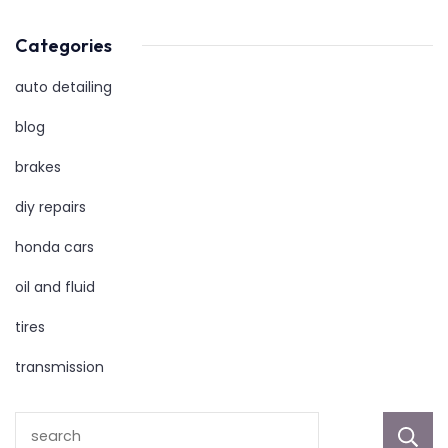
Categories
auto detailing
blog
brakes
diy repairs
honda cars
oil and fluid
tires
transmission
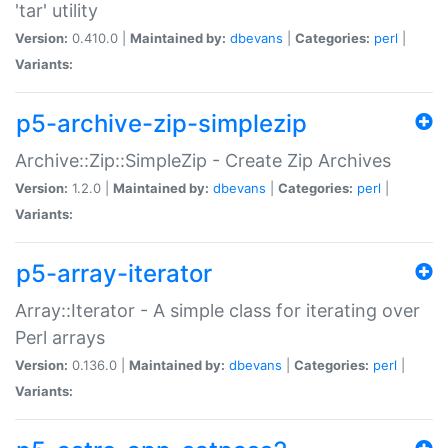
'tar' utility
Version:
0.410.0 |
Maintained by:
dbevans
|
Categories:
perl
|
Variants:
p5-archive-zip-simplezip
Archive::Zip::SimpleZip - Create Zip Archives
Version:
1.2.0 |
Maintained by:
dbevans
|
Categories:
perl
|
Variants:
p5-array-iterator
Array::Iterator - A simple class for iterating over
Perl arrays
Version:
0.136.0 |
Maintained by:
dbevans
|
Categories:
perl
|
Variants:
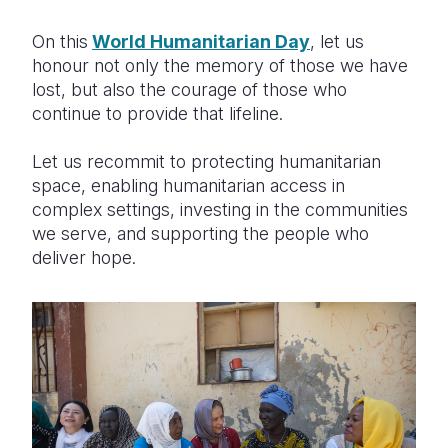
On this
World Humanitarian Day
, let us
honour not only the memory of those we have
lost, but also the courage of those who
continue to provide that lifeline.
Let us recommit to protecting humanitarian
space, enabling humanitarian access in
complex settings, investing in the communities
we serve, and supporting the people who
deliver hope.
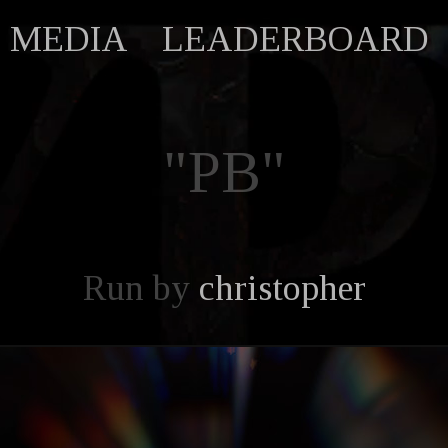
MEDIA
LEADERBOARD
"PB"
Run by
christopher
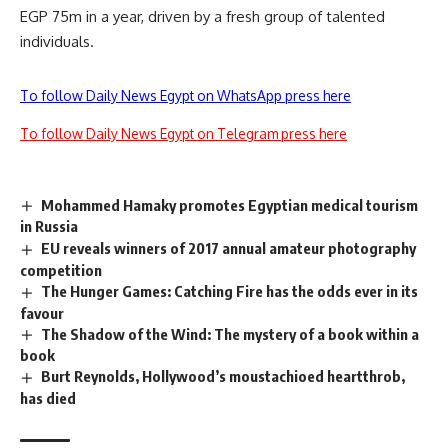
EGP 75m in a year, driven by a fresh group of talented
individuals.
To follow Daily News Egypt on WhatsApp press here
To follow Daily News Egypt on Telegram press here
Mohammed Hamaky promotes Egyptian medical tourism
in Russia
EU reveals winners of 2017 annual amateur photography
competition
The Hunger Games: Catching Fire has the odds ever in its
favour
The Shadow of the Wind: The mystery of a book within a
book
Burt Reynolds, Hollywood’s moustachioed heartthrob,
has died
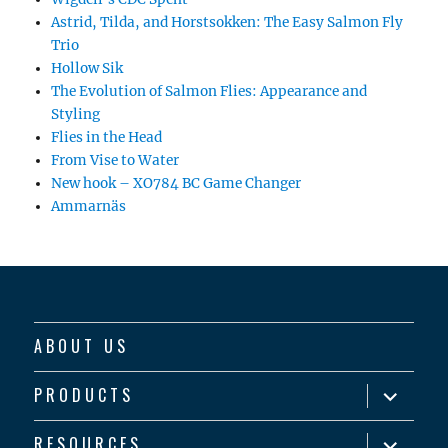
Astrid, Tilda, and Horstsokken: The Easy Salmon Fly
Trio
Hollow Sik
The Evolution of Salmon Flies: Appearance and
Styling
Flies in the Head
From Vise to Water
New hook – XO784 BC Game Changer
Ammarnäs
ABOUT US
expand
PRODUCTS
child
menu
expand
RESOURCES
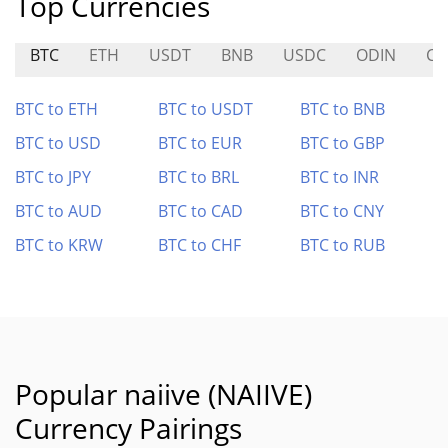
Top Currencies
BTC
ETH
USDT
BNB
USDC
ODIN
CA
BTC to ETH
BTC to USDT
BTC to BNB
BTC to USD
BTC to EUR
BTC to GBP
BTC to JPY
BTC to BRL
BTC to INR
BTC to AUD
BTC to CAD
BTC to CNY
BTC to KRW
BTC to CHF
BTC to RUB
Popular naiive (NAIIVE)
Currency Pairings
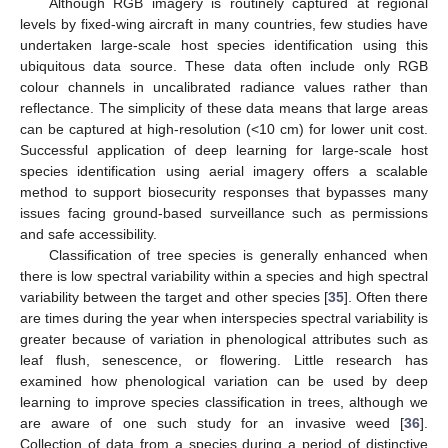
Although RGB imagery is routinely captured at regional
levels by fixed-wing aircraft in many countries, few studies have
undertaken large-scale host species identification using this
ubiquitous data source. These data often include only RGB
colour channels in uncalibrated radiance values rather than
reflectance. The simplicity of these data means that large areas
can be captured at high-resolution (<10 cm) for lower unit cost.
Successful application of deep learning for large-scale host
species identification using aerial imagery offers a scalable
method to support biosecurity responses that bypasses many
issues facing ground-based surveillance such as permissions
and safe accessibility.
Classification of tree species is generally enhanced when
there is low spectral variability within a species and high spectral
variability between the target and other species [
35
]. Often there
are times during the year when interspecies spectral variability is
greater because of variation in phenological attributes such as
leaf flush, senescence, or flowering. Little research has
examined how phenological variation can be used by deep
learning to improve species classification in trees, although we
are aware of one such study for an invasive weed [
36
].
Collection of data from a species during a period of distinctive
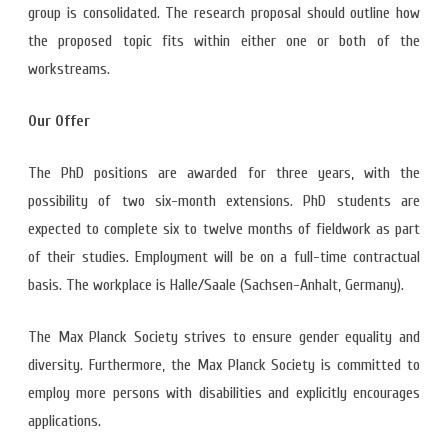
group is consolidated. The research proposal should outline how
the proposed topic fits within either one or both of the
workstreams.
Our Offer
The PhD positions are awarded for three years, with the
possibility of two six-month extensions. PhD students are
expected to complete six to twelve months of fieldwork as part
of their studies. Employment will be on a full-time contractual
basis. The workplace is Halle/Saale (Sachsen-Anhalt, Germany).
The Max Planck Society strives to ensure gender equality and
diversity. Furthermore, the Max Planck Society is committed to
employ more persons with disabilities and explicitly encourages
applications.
---
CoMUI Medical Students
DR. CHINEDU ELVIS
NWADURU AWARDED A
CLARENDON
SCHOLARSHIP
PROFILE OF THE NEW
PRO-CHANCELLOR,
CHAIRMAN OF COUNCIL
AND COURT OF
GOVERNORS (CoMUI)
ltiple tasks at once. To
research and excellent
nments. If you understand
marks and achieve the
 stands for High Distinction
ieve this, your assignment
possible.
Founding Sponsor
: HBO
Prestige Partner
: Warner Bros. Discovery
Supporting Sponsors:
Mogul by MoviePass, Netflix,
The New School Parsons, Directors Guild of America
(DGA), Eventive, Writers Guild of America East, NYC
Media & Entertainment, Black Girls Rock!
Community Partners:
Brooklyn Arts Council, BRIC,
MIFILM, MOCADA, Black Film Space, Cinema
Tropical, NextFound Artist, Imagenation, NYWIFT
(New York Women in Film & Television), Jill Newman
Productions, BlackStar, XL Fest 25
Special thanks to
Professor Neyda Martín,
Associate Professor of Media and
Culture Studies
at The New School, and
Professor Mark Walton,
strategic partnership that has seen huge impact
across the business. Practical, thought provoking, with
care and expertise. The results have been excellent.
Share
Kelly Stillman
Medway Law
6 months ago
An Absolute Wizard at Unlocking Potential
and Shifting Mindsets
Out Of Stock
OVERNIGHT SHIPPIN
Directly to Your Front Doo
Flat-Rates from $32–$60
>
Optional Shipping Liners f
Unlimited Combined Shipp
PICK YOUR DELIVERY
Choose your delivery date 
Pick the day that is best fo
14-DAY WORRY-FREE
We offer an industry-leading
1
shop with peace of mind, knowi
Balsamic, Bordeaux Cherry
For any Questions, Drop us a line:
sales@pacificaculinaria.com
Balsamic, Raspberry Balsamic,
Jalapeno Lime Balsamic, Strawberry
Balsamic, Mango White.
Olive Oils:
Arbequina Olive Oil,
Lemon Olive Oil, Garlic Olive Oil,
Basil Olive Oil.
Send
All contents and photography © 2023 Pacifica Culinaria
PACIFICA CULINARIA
...
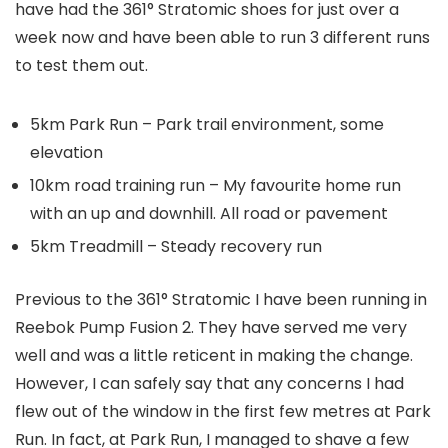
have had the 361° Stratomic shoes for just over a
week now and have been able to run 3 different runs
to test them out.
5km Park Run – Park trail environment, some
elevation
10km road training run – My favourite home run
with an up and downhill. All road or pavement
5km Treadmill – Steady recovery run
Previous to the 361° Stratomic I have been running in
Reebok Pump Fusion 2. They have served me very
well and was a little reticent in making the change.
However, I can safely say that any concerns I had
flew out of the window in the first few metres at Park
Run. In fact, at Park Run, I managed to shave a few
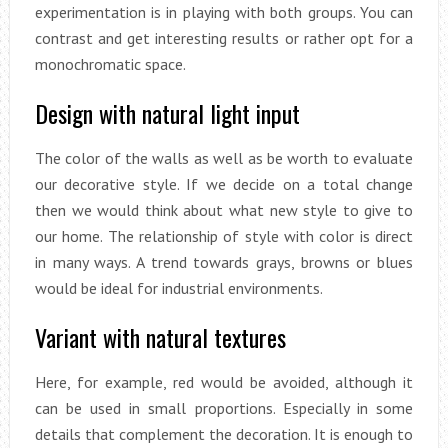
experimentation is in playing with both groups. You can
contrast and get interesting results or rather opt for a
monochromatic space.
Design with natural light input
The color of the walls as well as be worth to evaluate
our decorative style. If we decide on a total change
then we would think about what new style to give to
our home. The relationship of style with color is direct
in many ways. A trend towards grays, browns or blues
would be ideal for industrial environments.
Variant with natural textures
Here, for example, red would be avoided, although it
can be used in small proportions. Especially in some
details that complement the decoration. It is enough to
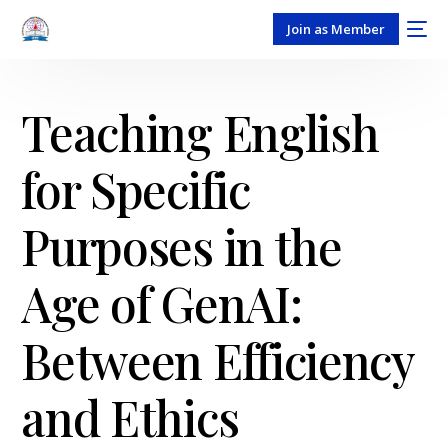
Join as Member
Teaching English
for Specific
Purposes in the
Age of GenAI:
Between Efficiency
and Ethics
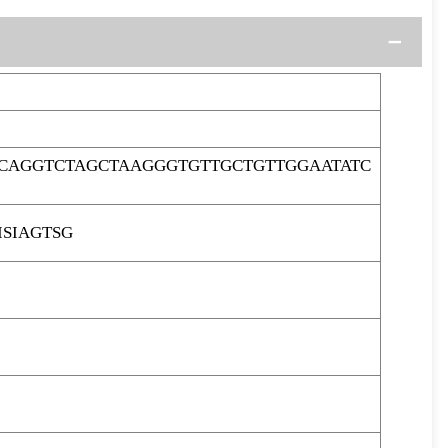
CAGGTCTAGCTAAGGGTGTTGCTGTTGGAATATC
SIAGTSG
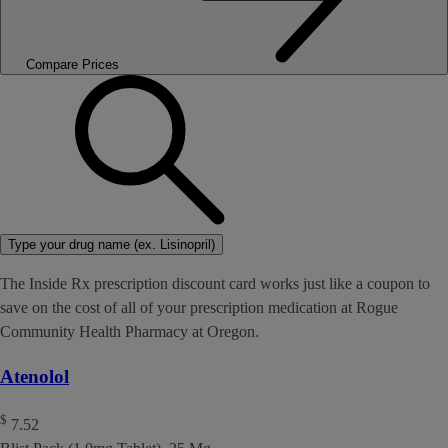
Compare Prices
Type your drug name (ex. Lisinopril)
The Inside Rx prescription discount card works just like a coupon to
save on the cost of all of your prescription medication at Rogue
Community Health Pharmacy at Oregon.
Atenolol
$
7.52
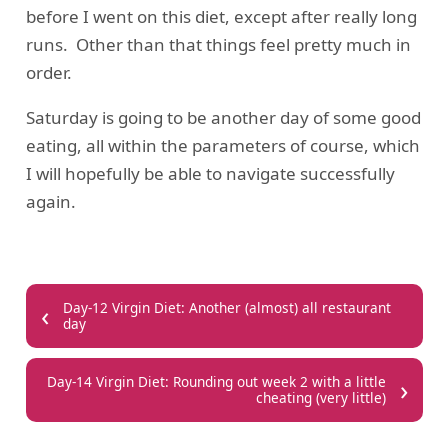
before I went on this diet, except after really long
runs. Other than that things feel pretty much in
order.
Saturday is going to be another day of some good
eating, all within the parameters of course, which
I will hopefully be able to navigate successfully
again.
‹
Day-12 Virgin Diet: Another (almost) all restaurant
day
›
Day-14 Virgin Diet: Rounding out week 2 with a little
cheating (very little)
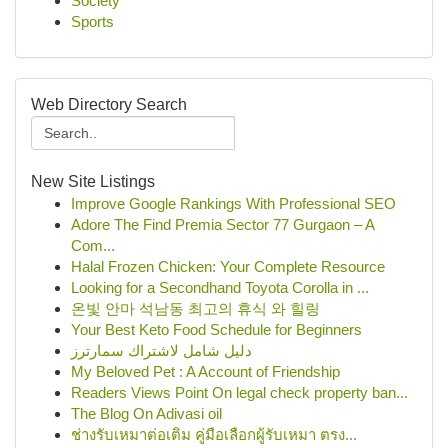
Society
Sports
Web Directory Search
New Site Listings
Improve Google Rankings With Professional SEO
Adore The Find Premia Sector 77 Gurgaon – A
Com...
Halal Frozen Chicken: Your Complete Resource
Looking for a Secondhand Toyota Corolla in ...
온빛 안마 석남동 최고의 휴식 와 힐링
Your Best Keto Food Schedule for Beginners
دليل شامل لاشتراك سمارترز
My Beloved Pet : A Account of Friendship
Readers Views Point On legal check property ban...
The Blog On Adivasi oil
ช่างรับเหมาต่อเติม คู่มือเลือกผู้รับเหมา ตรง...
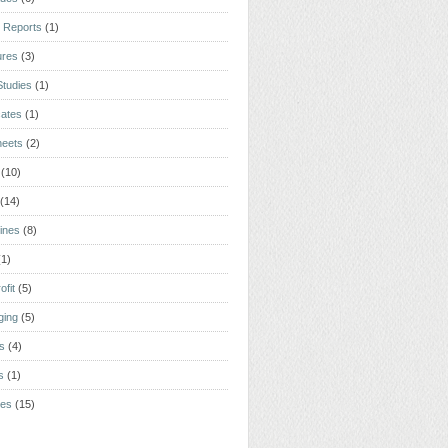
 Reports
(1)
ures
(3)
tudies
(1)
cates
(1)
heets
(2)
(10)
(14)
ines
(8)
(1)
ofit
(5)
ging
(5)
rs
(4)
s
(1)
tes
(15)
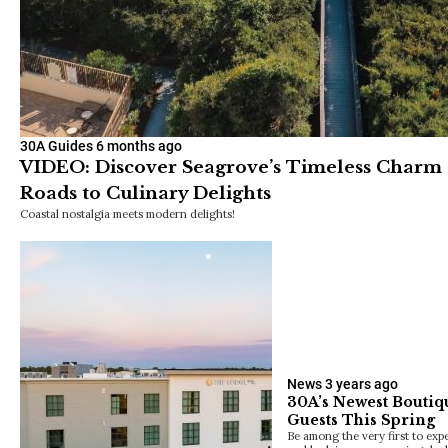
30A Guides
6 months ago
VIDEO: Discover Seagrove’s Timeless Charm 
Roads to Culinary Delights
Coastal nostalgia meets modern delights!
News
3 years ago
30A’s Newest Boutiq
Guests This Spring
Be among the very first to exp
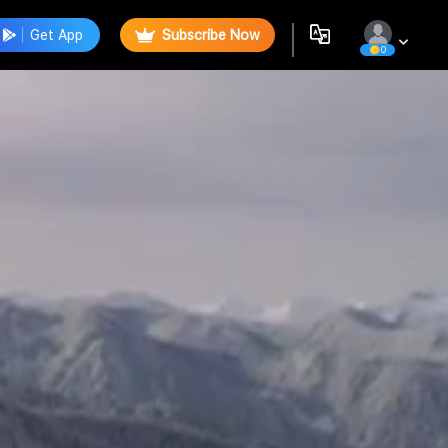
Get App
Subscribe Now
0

EXERCISE DIRECTIONS: Leaving out the pictures, please output the lines in the entries above from the one with "Run. In fact, at" through the one with "can be used in", exactly as they are.

RESPONSE:
Run. In fact, at Park Run, I managed to shave a few
experimentation is in playing with both groups. You can
contrast and get interesting results or rather opt for a
monochromatic space.
Design with natural light input
The color of the walls as well as be worth to evaluate
our decorative style. If we decide on a total change
then we would think about what new style to give to
our home. The relationship of style with color is direct
in many ways. A trend towards grays, browns or blues
would be ideal for industrial environments.
Variant with natural textures
Here, for example, red would be avoided, although it
can be used in small proportions. Especially in some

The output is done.